I have been married to my husband for 15 years and we have two children, aged 6 and 10.
Since we got children, our marriage has been an endless struggle. We have a very deep love for each our, but we have always had problems with daily life, stress and cooperations- especailly since we got children, I have felt that my husband does not has the overall understanding for what makes an harmonious family. He does not have an intuitive knowledge of the need to rest, and he has stressed us a lot. He is often and easily emotionally detached- and I have often felt very alone. BUT probably I am a woman who more than many others like and enjoy being alone, because I love reading, meditation and philosophizing.
I did not realize that we had an unormal detached marriage- until suddenly, all out of the blue, I met another man and was unfaithful to my husband. Then I realized that I was emotionally drained, I so much missed an emotionally intimacy with a man.
I left my husband one year later. He was shocked. Actually, during the time we were apart he went through a considerable emotionally maturation.
Now we have been together again the last year because we both realize that we have a deep love for each other and we have two great children.
Suddenly a woman informs me that she thinks my husband has Aspergers syndrom. I then start to read a lot about it, and for the first time in my life I really get a perspective to understand my husband. I really thinks he is an aspie- but a very intelligent and smart one.
Like the woman in "living in a sexless marriage", my husband had great difficulties in being strict with the children, and they did not respect his sayings. He easily gets angry in his tone when he needs to be strict with the children, and this creates a not nice athmosphere. But we have profitted from good therapy regarding the upbringing of the children.
My husband has also been unable to express his opinions about how his parents treats him, which is not nice. They have never respected him for what he is, and they meet him with extremely high expectations, he feels that he his never good enough for his father. Actually we needed to move far away to get free from his parents, because he was not able to demonstrate for them that he was an adult person- actually he seemed to regress many years once he stepped over the threshold to his partens house. It was very depressing for me. But this has improved now. I think I have tought him, step by step, to understand what happens to him when he is together with his parents- so now he is able to descern it himself and resist most of the regression.
What frustrates me the most is that he "closes down" for nothing- I can never know when he gets sad or frightened and shuts down.. he closes his heart from me- and he remains extremely emotionally detached for one day or two days until somebody helps us to open up again.
Happily , now we have got friends who helps us with this reopening of our hearts, often via skype.

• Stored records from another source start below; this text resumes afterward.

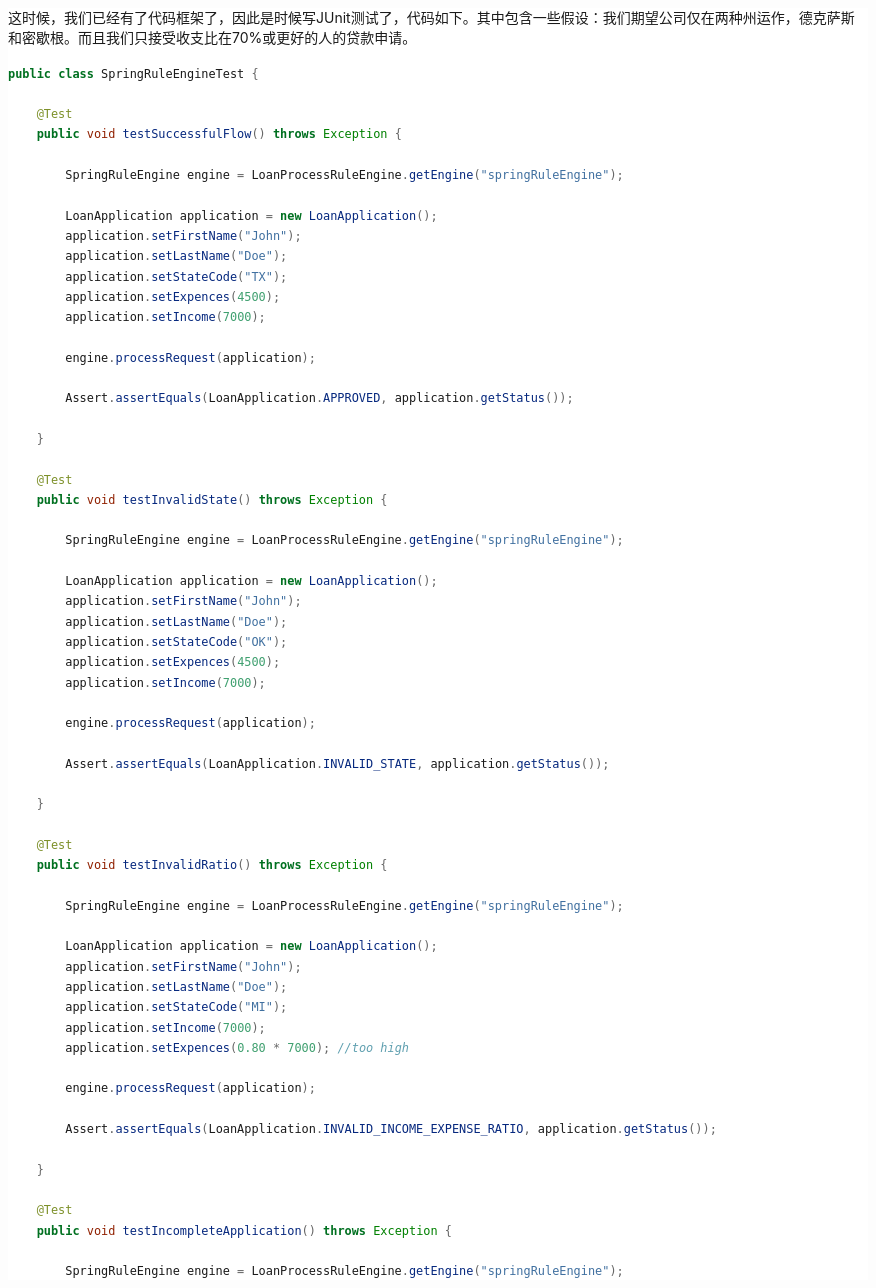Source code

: 这时候，我们已经有了代码框架了，因此是时候写JUnit测试了，代码如下。其中包含一些假设：我们期望公司仅在两种州运作，德克萨斯和密歇根。而且我们只接受收支比在70%或更好的人的贷款申请。

```java
public class SpringRuleEngineTest {

    @Test
    public void testSuccessfulFlow() throws Exception {

        SpringRuleEngine engine = LoanProcessRuleEngine.getEngine("springRuleEngine");

        LoanApplication application = new LoanApplication();
        application.setFirstName("John");
        application.setLastName("Doe");
        application.setStateCode("TX");
        application.setExpences(4500);
        application.setIncome(7000);

        engine.processRequest(application);

        Assert.assertEquals(LoanApplication.APPROVED, application.getStatus());

    }

    @Test
    public void testInvalidState() throws Exception {

        SpringRuleEngine engine = LoanProcessRuleEngine.getEngine("springRuleEngine");

        LoanApplication application = new LoanApplication();
        application.setFirstName("John");
        application.setLastName("Doe");
        application.setStateCode("OK");
        application.setExpences(4500);
        application.setIncome(7000);

        engine.processRequest(application);

        Assert.assertEquals(LoanApplication.INVALID_STATE, application.getStatus());

    }

    @Test
    public void testInvalidRatio() throws Exception {

        SpringRuleEngine engine = LoanProcessRuleEngine.getEngine("springRuleEngine");

        LoanApplication application = new LoanApplication();
        application.setFirstName("John");
        application.setLastName("Doe");
        application.setStateCode("MI");
        application.setIncome(7000);
        application.setExpences(0.80 * 7000); //too high

        engine.processRequest(application);

        Assert.assertEquals(LoanApplication.INVALID_INCOME_EXPENSE_RATIO, application.getStatus());

    }

    @Test
    public void testIncompleteApplication() throws Exception {

        SpringRuleEngine engine = LoanProcessRuleEngine.getEngine("springRuleEngine");

```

Regularly I loose all my energy, I get completely drained emotionally because of nothing, because of details I could never have predicted. And I feel extremely alone.
But happyly I have always had really good and intimate friends-
I think it is extremely important for Aspie spouses to have other intimate friends with whome we really can empty ourselves.

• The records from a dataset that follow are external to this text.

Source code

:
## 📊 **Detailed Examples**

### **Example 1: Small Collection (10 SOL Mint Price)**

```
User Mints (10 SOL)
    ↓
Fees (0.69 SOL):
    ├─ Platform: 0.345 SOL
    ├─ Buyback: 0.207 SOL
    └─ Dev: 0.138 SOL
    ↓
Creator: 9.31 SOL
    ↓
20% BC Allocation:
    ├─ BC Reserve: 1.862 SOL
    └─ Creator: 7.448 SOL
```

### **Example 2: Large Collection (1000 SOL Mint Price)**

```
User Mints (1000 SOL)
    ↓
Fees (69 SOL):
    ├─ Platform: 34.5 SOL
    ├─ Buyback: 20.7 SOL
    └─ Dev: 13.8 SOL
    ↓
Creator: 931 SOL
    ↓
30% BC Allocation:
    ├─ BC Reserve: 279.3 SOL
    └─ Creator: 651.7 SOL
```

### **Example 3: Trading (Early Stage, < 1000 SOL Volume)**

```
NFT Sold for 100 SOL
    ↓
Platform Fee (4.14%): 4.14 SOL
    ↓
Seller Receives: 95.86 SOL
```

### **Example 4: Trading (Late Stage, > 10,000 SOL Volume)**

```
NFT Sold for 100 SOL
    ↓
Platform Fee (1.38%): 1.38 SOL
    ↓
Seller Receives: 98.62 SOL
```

And then I have started meditation and spiritual practices the last nine years which also have helped me alot- because then you learn to really rest and enjoy your own existence
To survive and live relatively happy with an aspie you need to really be connected to your own divine presence- and actually this is a very beautiful enpowerment of your own being. I started this spiritual practices without recognizing being married to an aspie, but now I realize that this interest has really saved me.

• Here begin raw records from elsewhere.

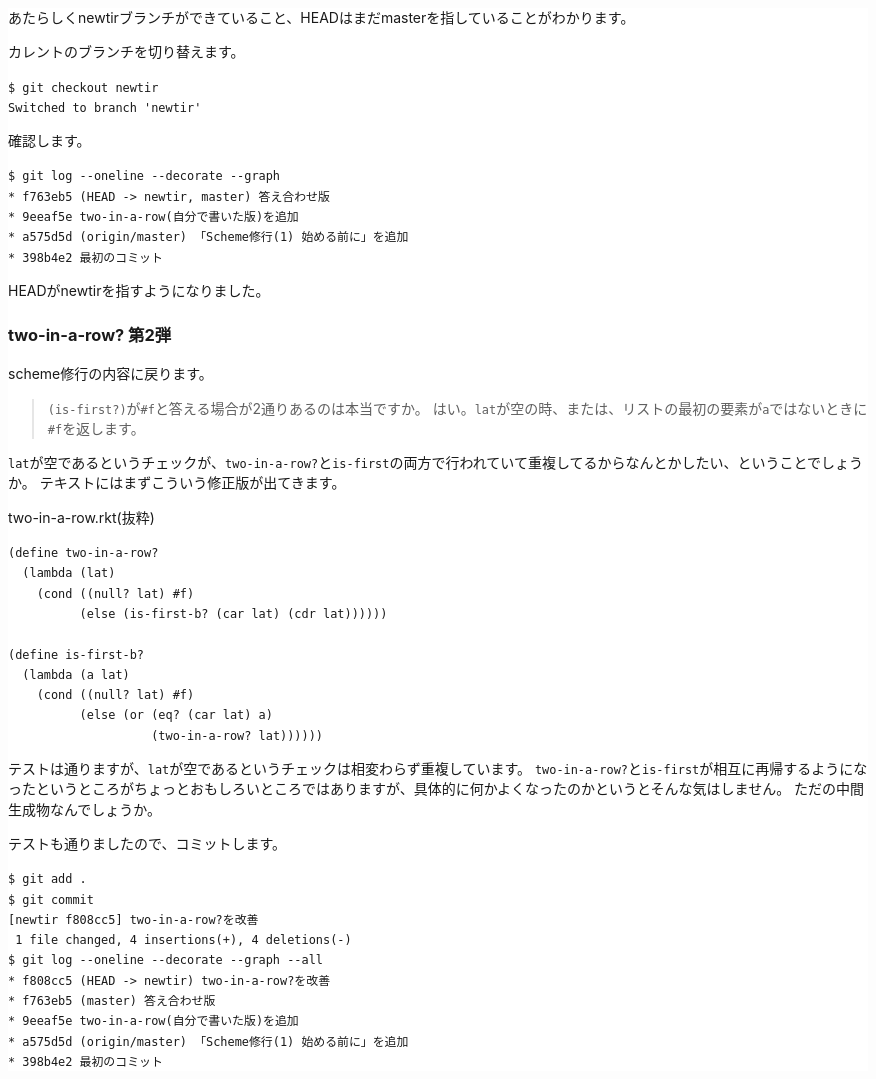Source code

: あたらしくnewtirブランチができていること、HEADはまだmasterを指していることがわかります。

カレントのブランチを切り替えます。

```
$ git checkout newtir
Switched to branch 'newtir'
```

確認します。

```
$ git log --oneline --decorate --graph
* f763eb5 (HEAD -> newtir, master) 答え合わせ版
* 9eeaf5e two-in-a-row(自分で書いた版)を追加
* a575d5d (origin/master) 「Scheme修行(1) 始める前に」を追加
* 398b4e2 最初のコミット
```

HEADがnewtirを指すようになりました。

### two-in-a-row? 第2弾

scheme修行の内容に戻ります。

> `(is-first?)`が`#f`と答える場合が2通りあるのは本当ですか。
> はい。`lat`が空の時、または、リストの最初の要素が`a`ではないときに`#f`を返します。

`lat`が空であるというチェックが、`two-in-a-row?`と`is-first`の両方で行われていて重複してるからなんとかしたい、ということでしょうか。
テキストにはまずこういう修正版が出てきます。

two-in-a-row.rkt(抜粋)

```
(define two-in-a-row?
  (lambda (lat)
    (cond ((null? lat) #f)
          (else (is-first-b? (car lat) (cdr lat))))))

(define is-first-b?
  (lambda (a lat)
    (cond ((null? lat) #f)
          (else (or (eq? (car lat) a)
                    (two-in-a-row? lat))))))
```

テストは通りますが、`lat`が空であるというチェックは相変わらず重複しています。
`two-in-a-row?`と`is-first`が相互に再帰するようになったというところがちょっとおもしろいところではありますが、具体的に何かよくなったのかというとそんな気はしません。
ただの中間生成物なんでしょうか。

テストも通りましたので、コミットします。

```
$ git add .
$ git commit
[newtir f808cc5] two-in-a-row?を改善
 1 file changed, 4 insertions(+), 4 deletions(-)
$ git log --oneline --decorate --graph --all
* f808cc5 (HEAD -> newtir) two-in-a-row?を改善
* f763eb5 (master) 答え合わせ版
* 9eeaf5e two-in-a-row(自分で書いた版)を追加
* a575d5d (origin/master) 「Scheme修行(1) 始める前に」を追加
* 398b4e2 最初のコミット
```
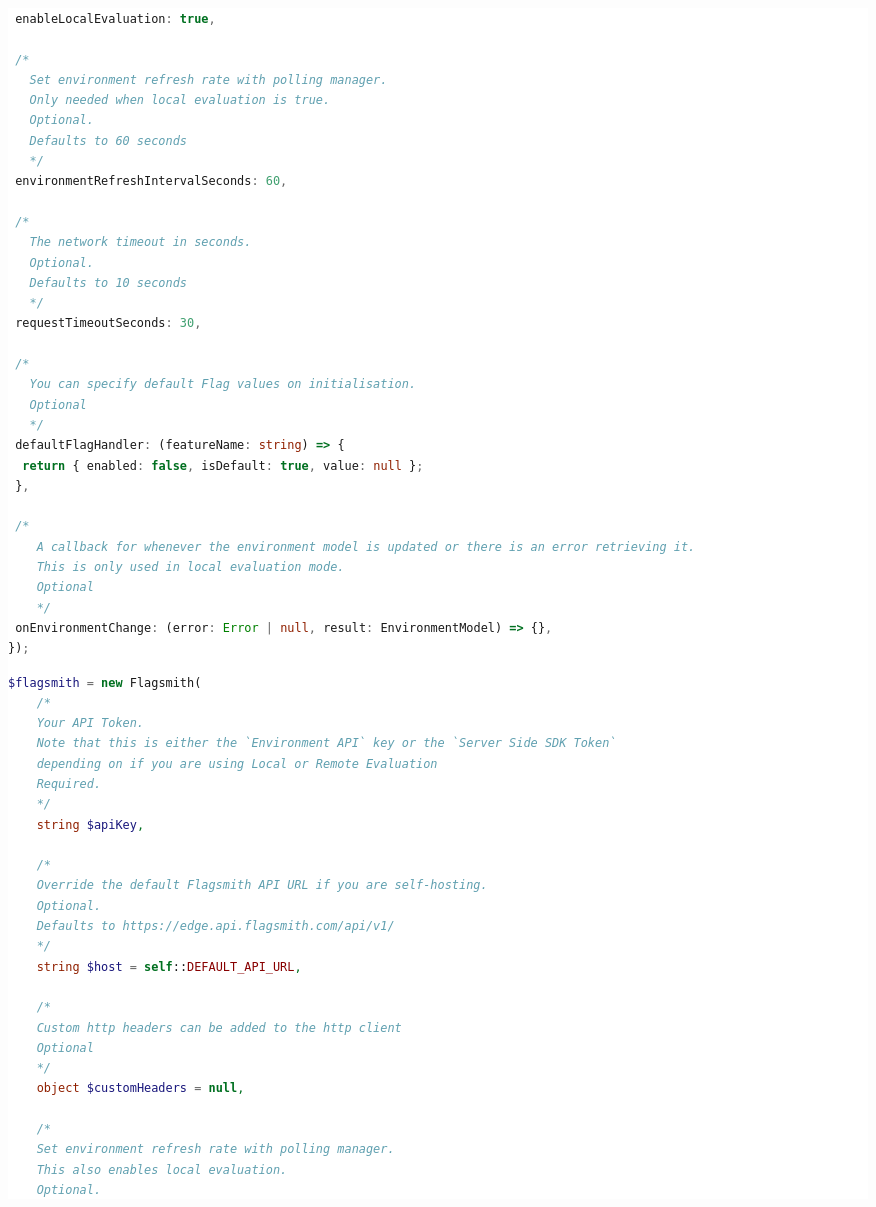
 ```typescript
 enableLocalEvaluation: true,

 /*
   Set environment refresh rate with polling manager.
   Only needed when local evaluation is true.
   Optional.
   Defaults to 60 seconds
   */
 environmentRefreshIntervalSeconds: 60,

 /*
   The network timeout in seconds.
   Optional.
   Defaults to 10 seconds
   */
 requestTimeoutSeconds: 30,

 /*
   You can specify default Flag values on initialisation.
   Optional
   */
 defaultFlagHandler: (featureName: string) => {
  return { enabled: false, isDefault: true, value: null };
 },

 /*
    A callback for whenever the environment model is updated or there is an error retrieving it.
    This is only used in local evaluation mode.
    Optional
    */
 onEnvironmentChange: (error: Error | null, result: EnvironmentModel) => {},
});
```

</TabItem>
<TabItem value="php" label="PHP">

```php
$flagsmith = new Flagsmith(
    /*
    Your API Token.
    Note that this is either the `Environment API` key or the `Server Side SDK Token`
    depending on if you are using Local or Remote Evaluation
    Required.
    */
    string $apiKey,

    /*
    Override the default Flagsmith API URL if you are self-hosting.
    Optional.
    Defaults to https://edge.api.flagsmith.com/api/v1/
    */
    string $host = self::DEFAULT_API_URL,

    /*
    Custom http headers can be added to the http client
    Optional
    */
    object $customHeaders = null,

    /*
    Set environment refresh rate with polling manager.
    This also enables local evaluation.
    Optional.
```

I have often thought that many women would have become alcoholics living with my husband, and I myself was often drinking redwine alone during the first years of our marriage, on fridays and saturdays evenings, when my husband was out fishing in the night while I looked for the children. Suddenly I realized that I drank redwine because of selfsuffering, and I stopped.
It is possible to live with an aspie man, but one needs good intimate friends who can help overcome the feeling of disconnectedness, and it is good to have some spiritual practices which helps to connect to the inner divine essence and power-
BY BECOMING A GODDESS yourself THE LIFE WITH AN ASPIE CAN BECOME HARMONIOUSLY, I BELIEVE!!